复用了FlashRAG评测生成答案质量的Evaluator,做到了即插即用。 支持metrics: rouge-1,rouge-2, rouge-l, bleu-1, bleu-2, bleu-3, bleu-4, f1, recall, precision。(其他的还没测)
数据集格式如下:
generated_response_file.jsonl
{“sample_id": $sample_id, "predicted_response": str}
golden_response_file.jsonl
{“sample_id": $sample_id, "golden_response": str}
如果有其他数据集格式,可以在dataset.py中的Dataset类的_load_data中重新实现如何读取数据
def _load_data(self, golden_file_path: str, user_file_path: str) -> List[Item]:
"""Load data from the provided dataset_path or directly download the file(TODO)."""
if not os.path.exists(golden_file_path):
# TODO: auto download: self._download(self.dataset_name, dataset_path)
raise FileNotFoundError(f"Dataset file {golden_file_path} not found.")
if not os.path.exists(user_file_path):
raise FileNotFoundError(f"Dataset file {user_file_path} not found.")
data = []
with open(golden_file_path, "r", encoding="utf-8") as fg, open(user_file_path, "r", encoding="utf-8") as fu:
for line1, line2 in zip(fg, fu):
golden_dict = json.loads(line1)
====================
任务要求 => 请接着上面这篇讲生成答案质量评测工具的原文的最后一行续写下去。 下列各行取自另一来源，与上面的原文无关。
====================
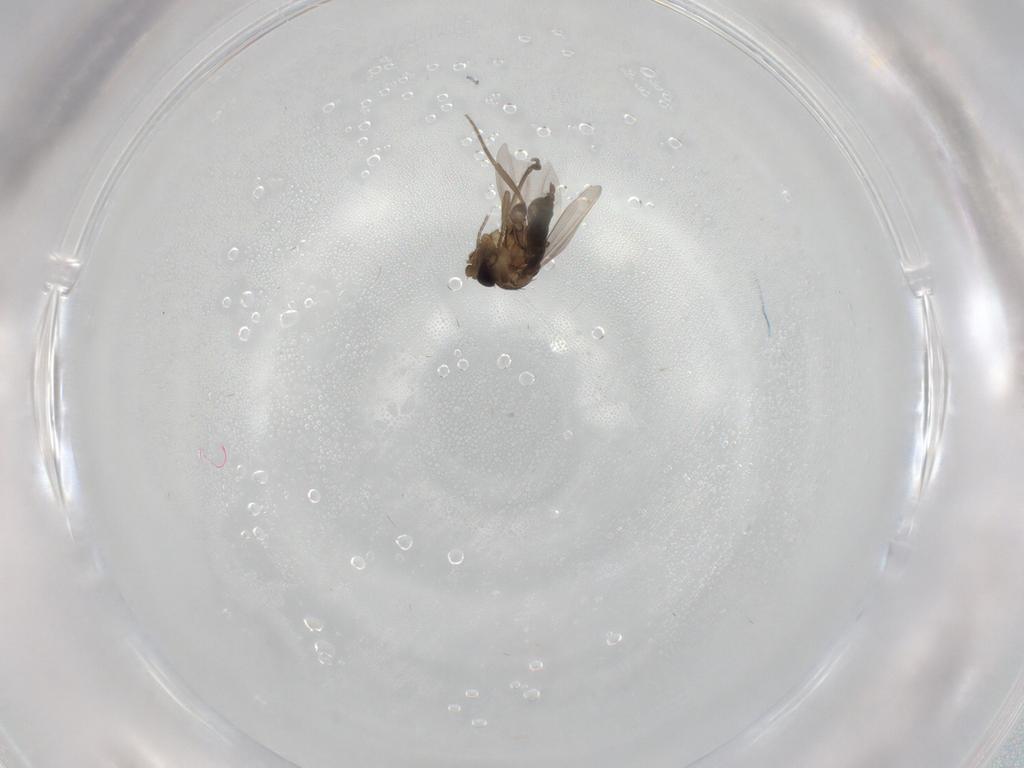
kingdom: Animalia
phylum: Arthropoda
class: Insecta
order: Diptera
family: Phoridae
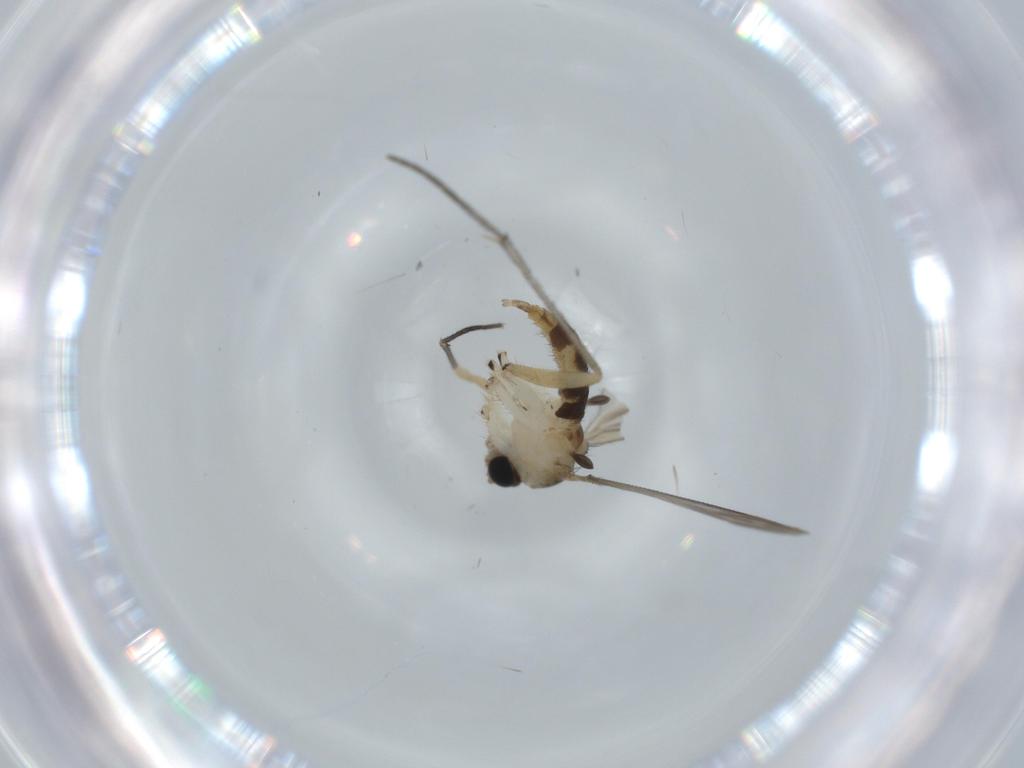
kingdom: Animalia
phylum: Arthropoda
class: Insecta
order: Diptera
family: Sciaridae
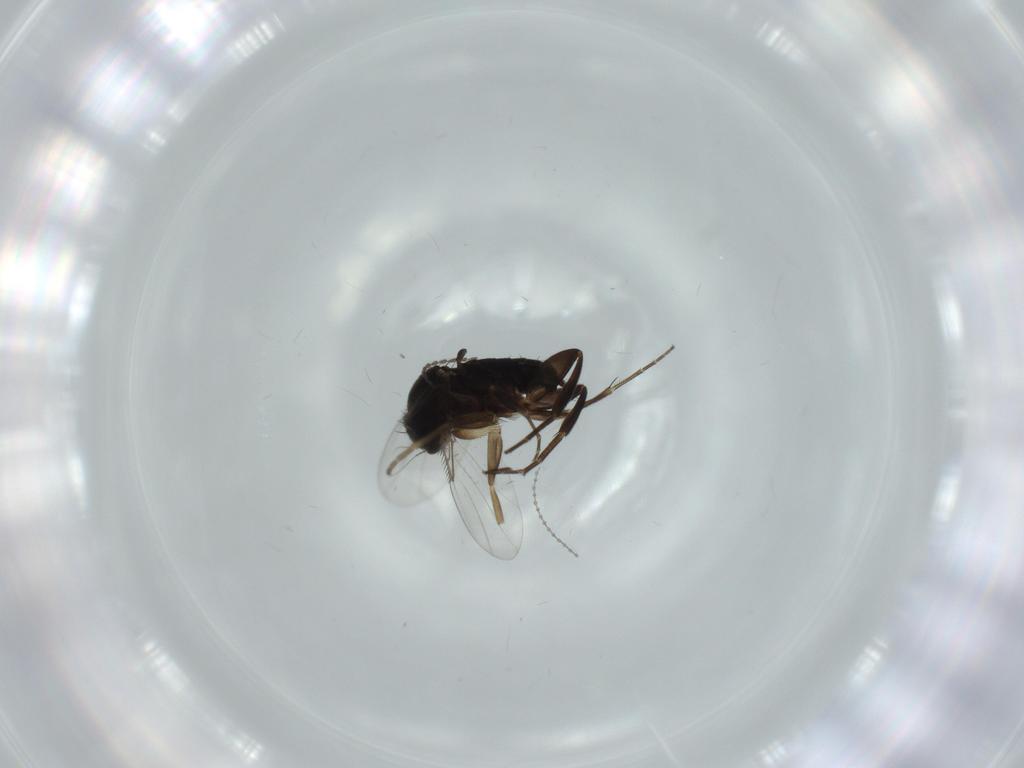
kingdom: Animalia
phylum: Arthropoda
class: Insecta
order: Diptera
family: Phoridae
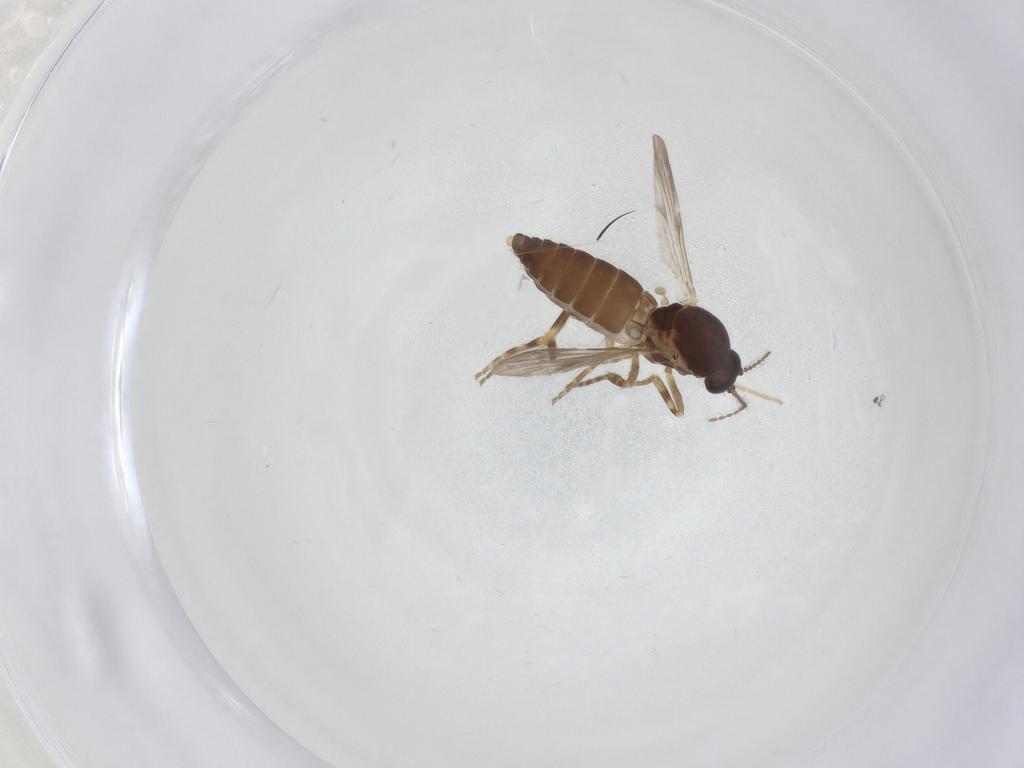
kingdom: Animalia
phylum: Arthropoda
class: Insecta
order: Diptera
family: Ceratopogonidae
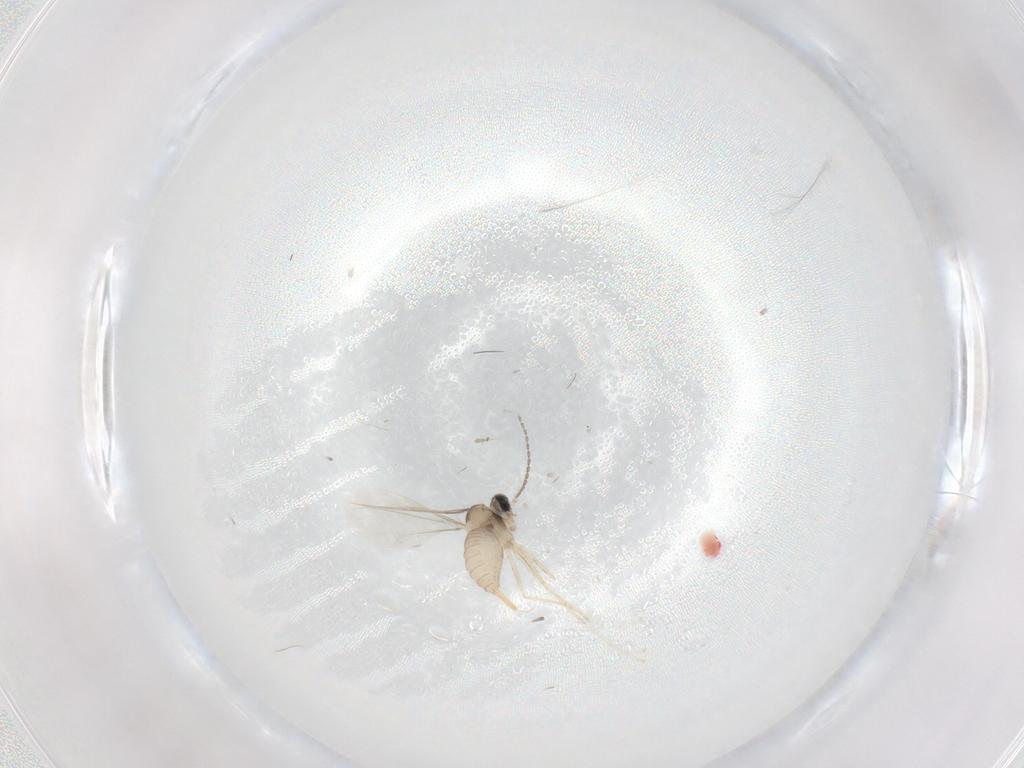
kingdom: Animalia
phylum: Arthropoda
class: Insecta
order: Diptera
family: Cecidomyiidae
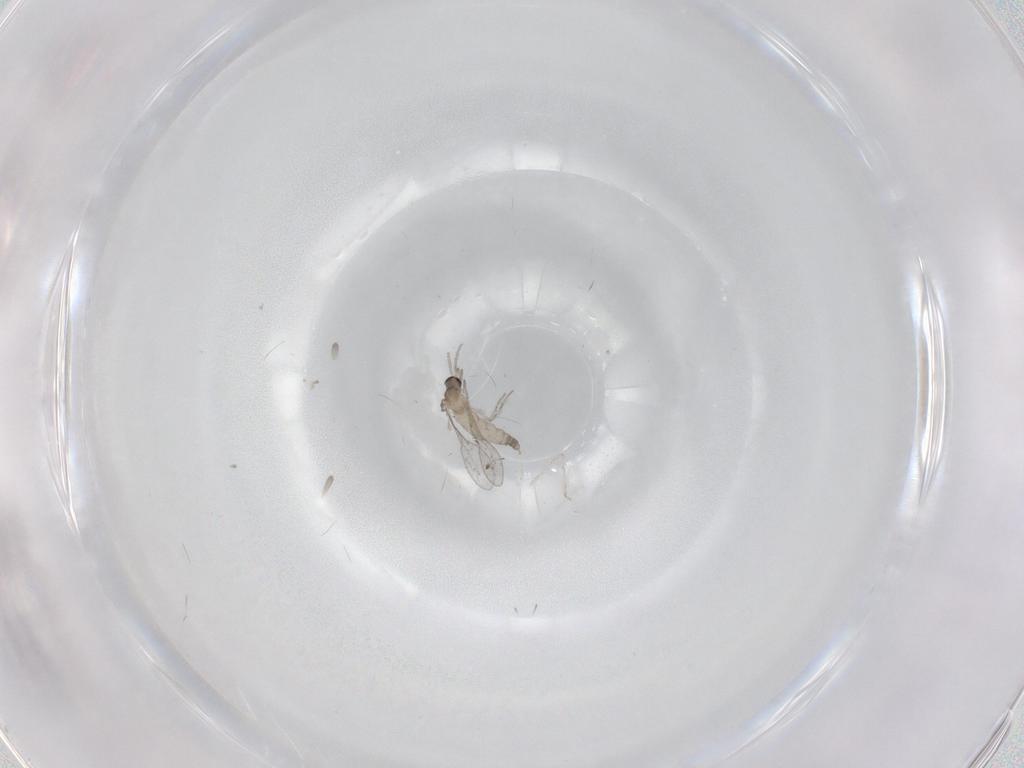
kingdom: Animalia
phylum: Arthropoda
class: Insecta
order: Diptera
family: Cecidomyiidae
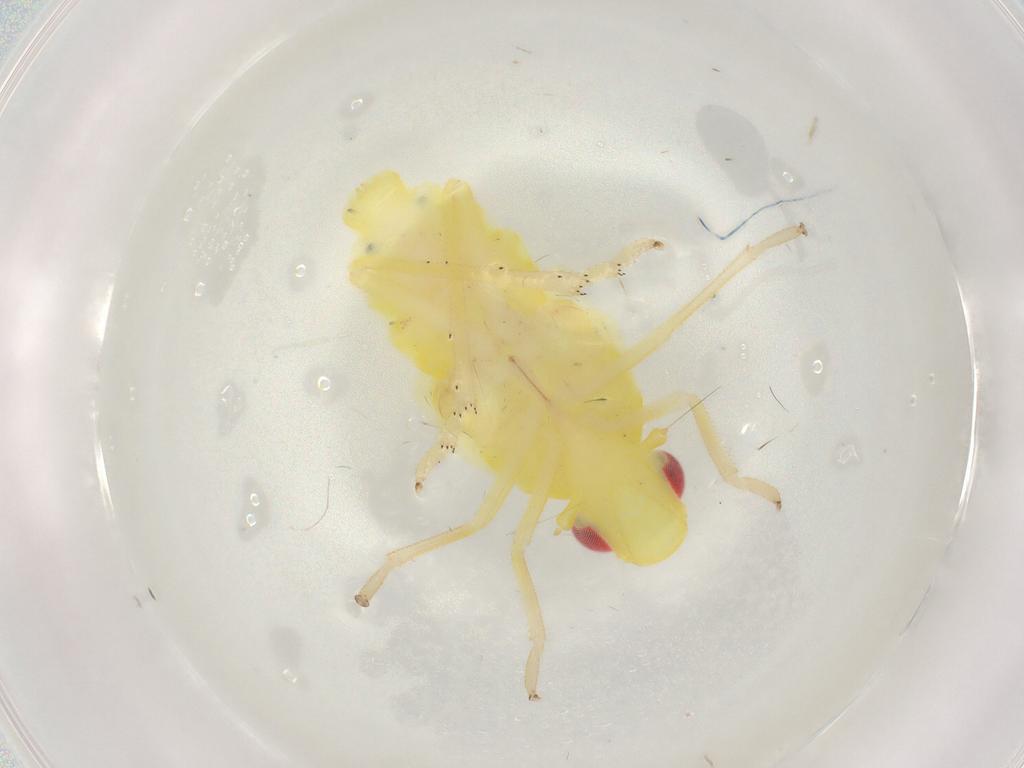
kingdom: Animalia
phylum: Arthropoda
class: Insecta
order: Hemiptera
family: Tropiduchidae
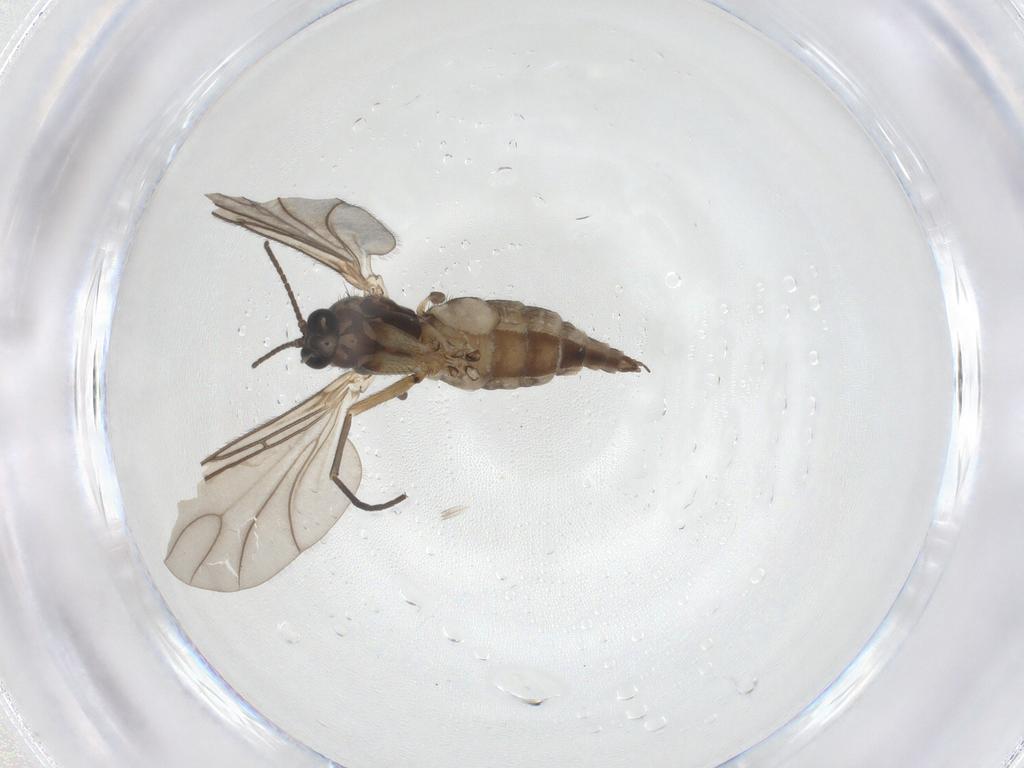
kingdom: Animalia
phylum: Arthropoda
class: Insecta
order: Diptera
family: Sciaridae
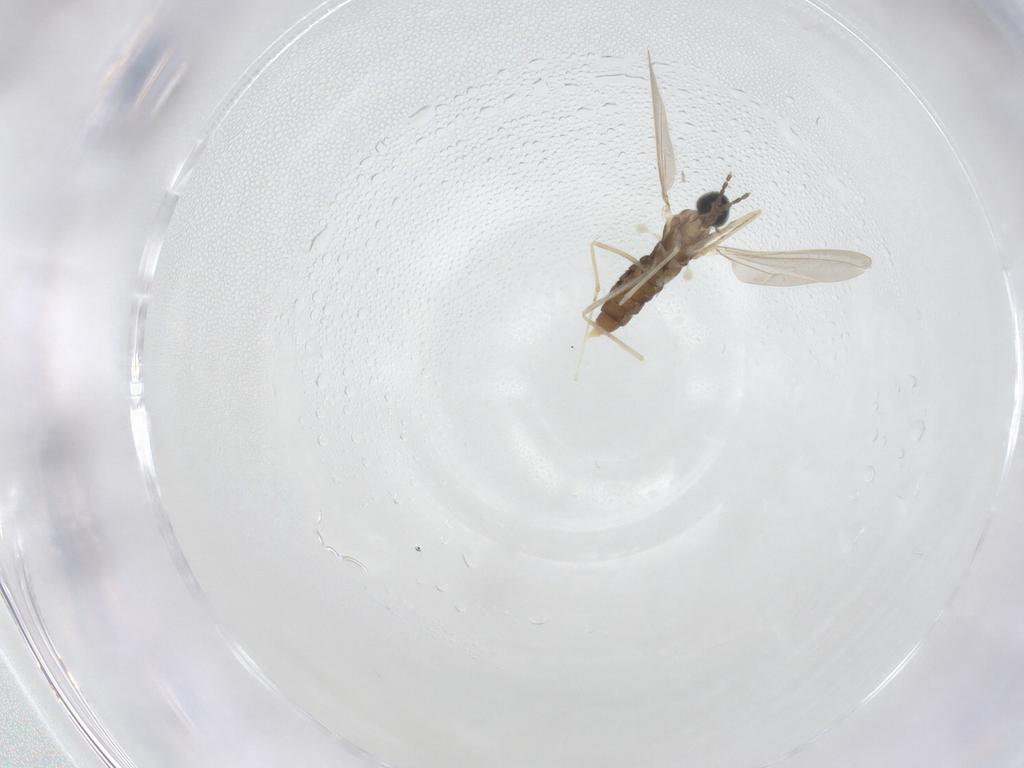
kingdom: Animalia
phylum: Arthropoda
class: Insecta
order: Diptera
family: Cecidomyiidae
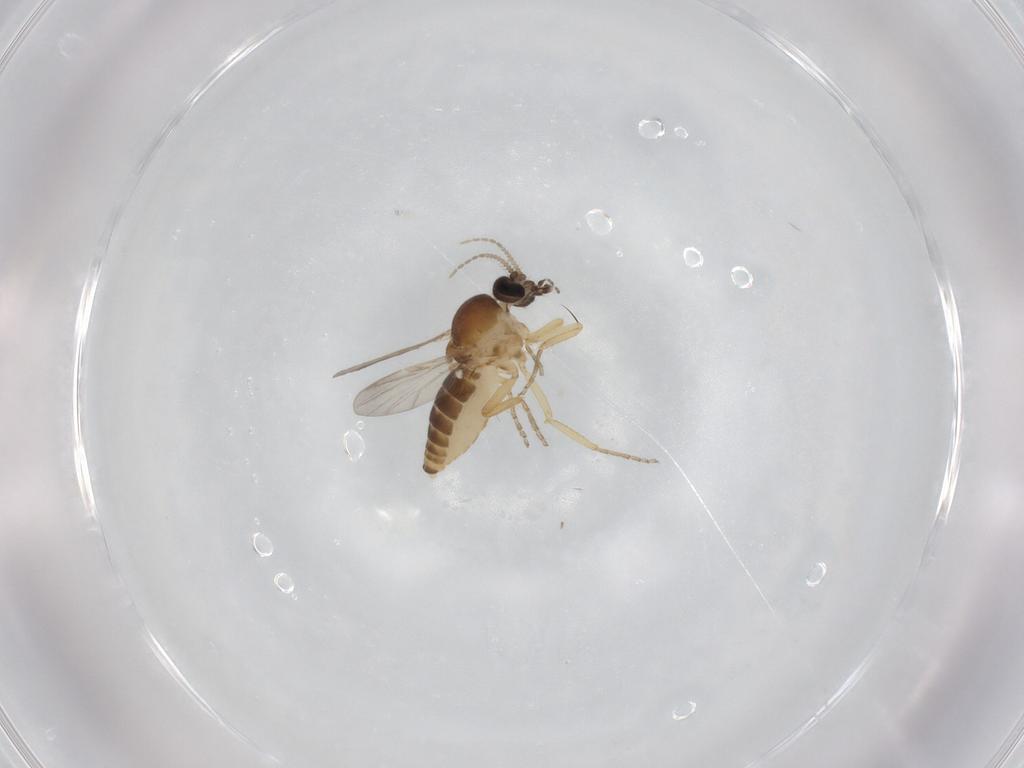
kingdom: Animalia
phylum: Arthropoda
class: Insecta
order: Diptera
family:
====================
任务答案 =>
user_dict = json.loads(line2)
assert golden_dict["sample_id"] == user_dict["sample_id"]
if user_dict["predicted_response"] == None:
continue
item_dict = {}
item_dict["sample_id"] = golden_dict["sample_id"]
temp_user_response = process_response(user_dict["predicted_response"])
temp_golden_response = process_response(golden_dict["golden_response"])
if temp_user_response == None or temp_golden_response == None:
continue
item_dict["golden_response"] = [temp_golden_response]
item_dict["predicted_response"] = temp_user_response
item = Item(item_dict)
data.append(item)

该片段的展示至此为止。